Free updates are notified at any time

Just register My economy Myft Digest - Deliver directly to your inbox.

European top central bank officials warned that the global trade war threatened inflation in the euro zone, which limited the room for currency regions to further reduce interest rates.

Ecb Hawk Isabel Schnabel, a member of the Central Bank's six-member executive committee, said in a speech in the U.S. on Friday night that the surge in protectionism and European defense spending, especially Germany, meant the need to "keep a steady hand and keep a steady pace and maintain its speed close to their place today."

"There are risks, and the lasting and meaningful increase in tariffs will exacerbate upward pressure on potential inflation generated by fiscal spending with higher interim expenses," she said in a speech at Stanford University in California.

All EU exports to the United States face a 20% tax, and the committee chairman Ursula von der Leyen said this week that the group is "preparing for all possibilities".

Schnabel acknowledged that the trade war could also include inflation by meeting demand, depending on the end result of tariff negotiations “is crucial.”

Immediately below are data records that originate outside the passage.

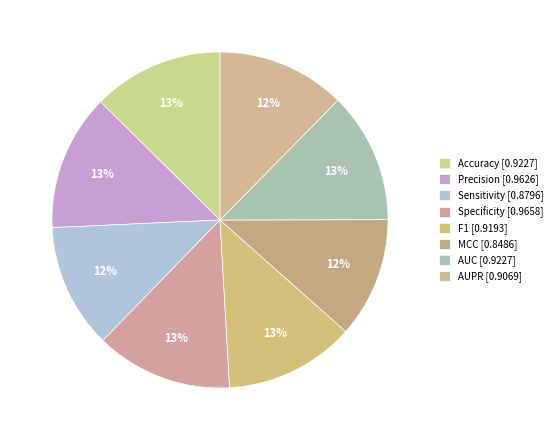

True or false: F1 accounts for 1% of the total.

False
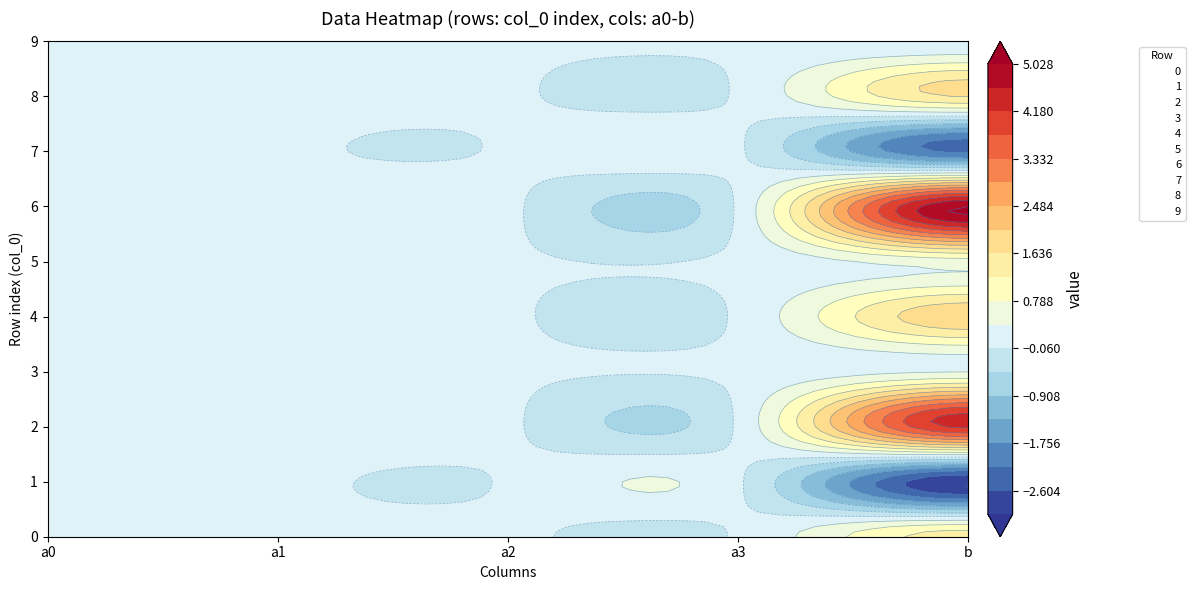

Reading right to left, list all the values displayed in this chart.

0: 1.4	-0.0	0.0	-0.0	0.0
1: -3.0	0.0	-0.0	0.0	-0.1
2: 4.3	-0.0	0.0	0.0	0.0
3: 0.3	0.0	-0.0	-0.0	-0.0
4: 2.0	0.0	-0.0	-0.0	0.0
5: 0.6	0.0	-0.0	0.0	-0.0
6: 5.0	-0.0	0.0	-0.0	0.1
7: -2.3	0.0	-0.0	-0.0	-0.0
8: 1.7	-0.0	0.0	0.0	0.0
9: 0.0	-0.0	0.0	0.0	-0.0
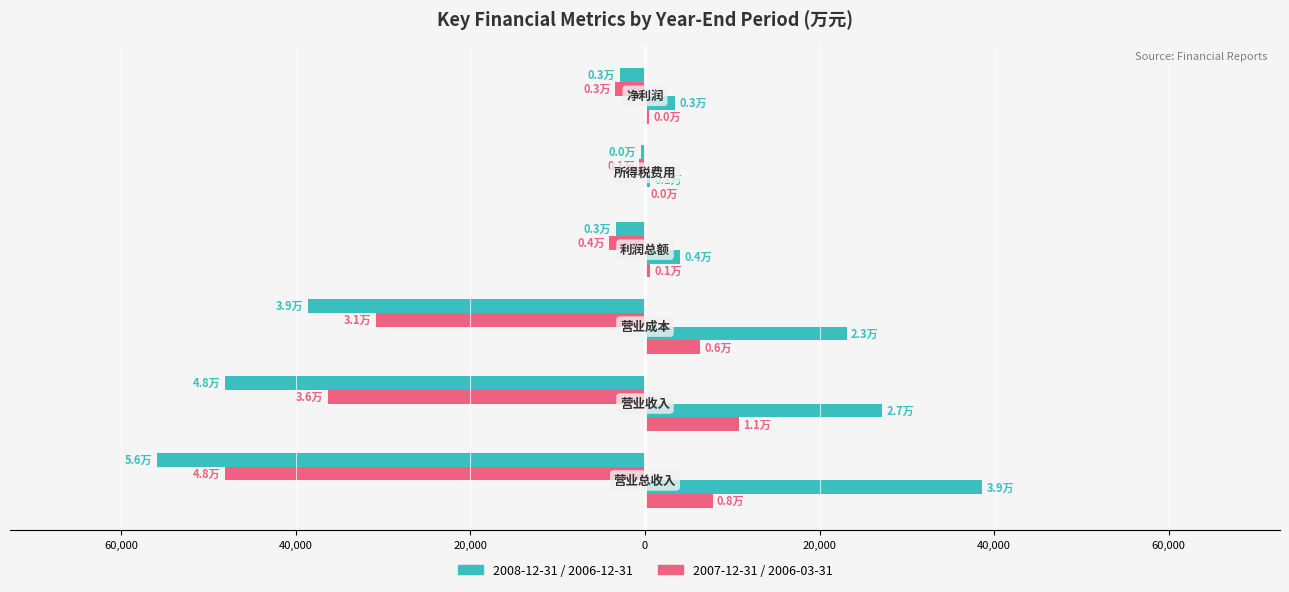

The 2007-12-31 series shows -4105 at 利润总额. True or false?

True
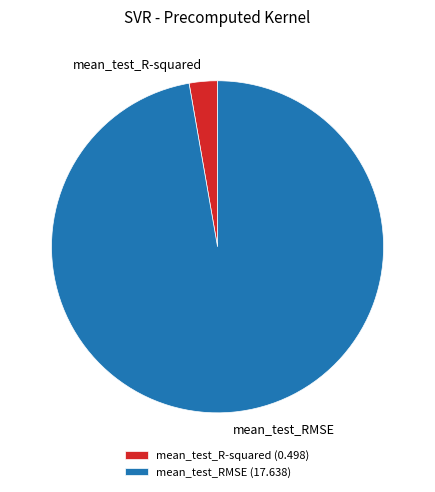

Combined, do mean_test_RMSE (17.638) and mean_test_R-squared (0.498) account for over 50%?

Yes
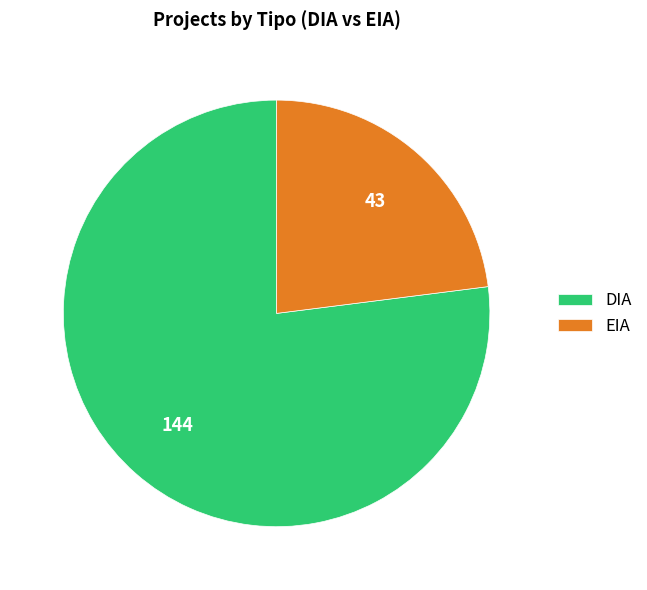

Between EIA and DIA, which is larger?

DIA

Her remarks challenged the increasingly conditional consensus among economists and investors, who predicted that the ECB would cut another quarter of the ECB at its June meeting. Overall, by the end of the year, traders are betting on two to three such cuts.

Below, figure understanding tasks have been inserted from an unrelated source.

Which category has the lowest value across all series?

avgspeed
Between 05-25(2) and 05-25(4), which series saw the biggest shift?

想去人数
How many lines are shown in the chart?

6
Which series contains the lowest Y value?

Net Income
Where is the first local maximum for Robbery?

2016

Since June, the ECB has lowered borrowing costs by seven steps, with its benchmark interest rate falling from 4% at the time to 2.25%.

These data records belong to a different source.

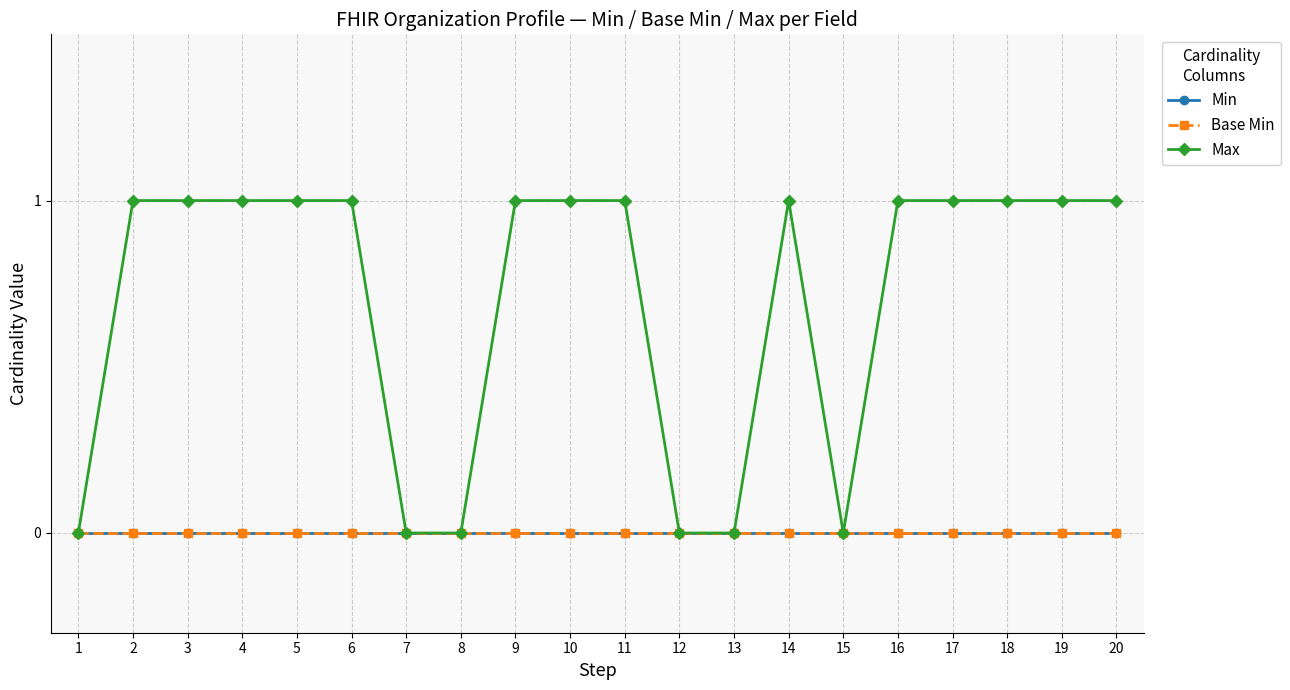

Is this an area chart (filled region under the line)?

No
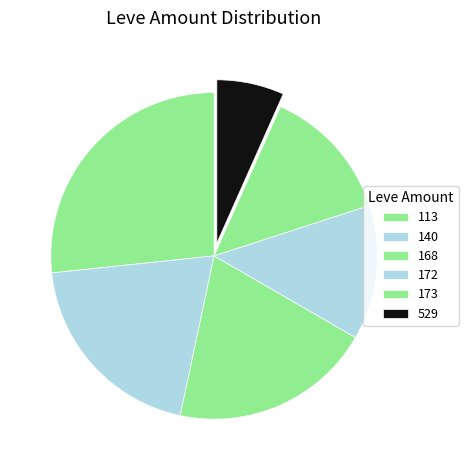

What is the largest slice in the pie chart?

113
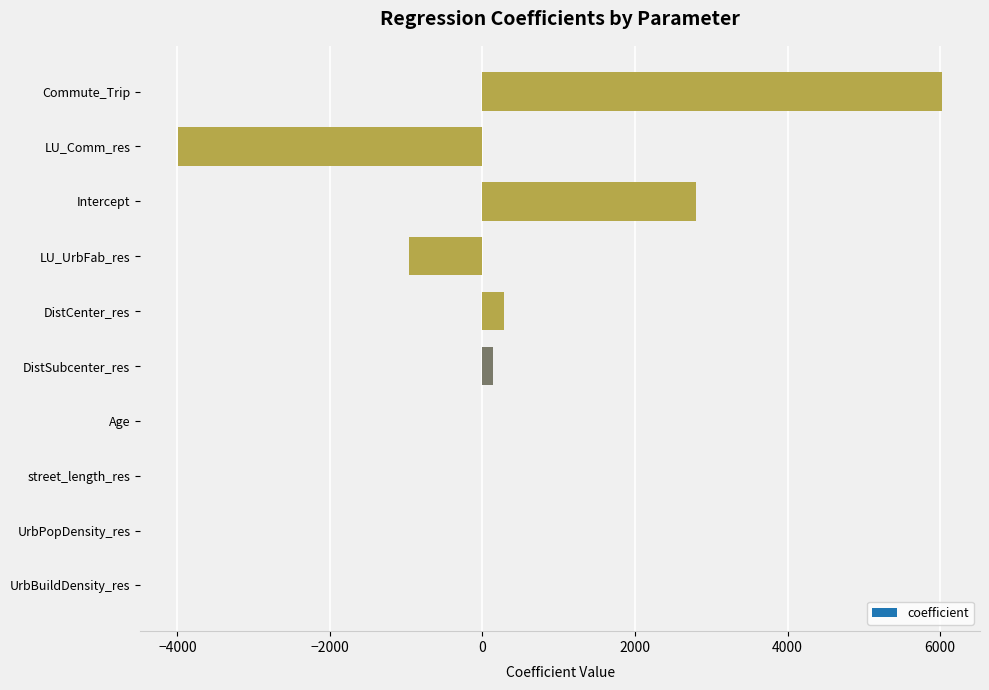

What is the approximate value at DistSubcenter_res?

140.2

Even before U.S. President Donald Trump announced “reciprocity” tariffs for many large trading partners during the “Liberation Day” event on April 2, Schnabel called for discussions about suspending further tax cuts in the euro zone.

In his speech on Friday, Schnabel questioned the emerging view that Trump's trade war could lower rather than rising consumer prices in the euro area - in which case the ECB could strengthen its mitigation of monetary policy to avoid achieving its target of 2% in the medium term.

In April, the euro zone inflation remained stable at 2.2%, surpassing expectations and hovering on its sixth straight month target of 2%.

But many analysts believe that April's data has been distorted by a one-time impact, with inflation expected to decline in the coming months. The euro unexpectedly reinforced the argument after Trump was widely accepted by tariff announcements, which would make the currency cheaper. Oil prices have also fallen sharply, and U.S. exports are expected to take a hit.

But Schnabel said on Friday that in the medium term, higher fiscal spending and the ability of tariffs to reach supply chains mean that the risk of inflation “may tend to rise.”

ECB President Christine Lagarde told reporters in April that the "net impact" of the tariff war on inflation "will only become clearer over time", adding that the quarrels have caused a "negative demand shock" that will have a "some impact" on the growth of the euro zone.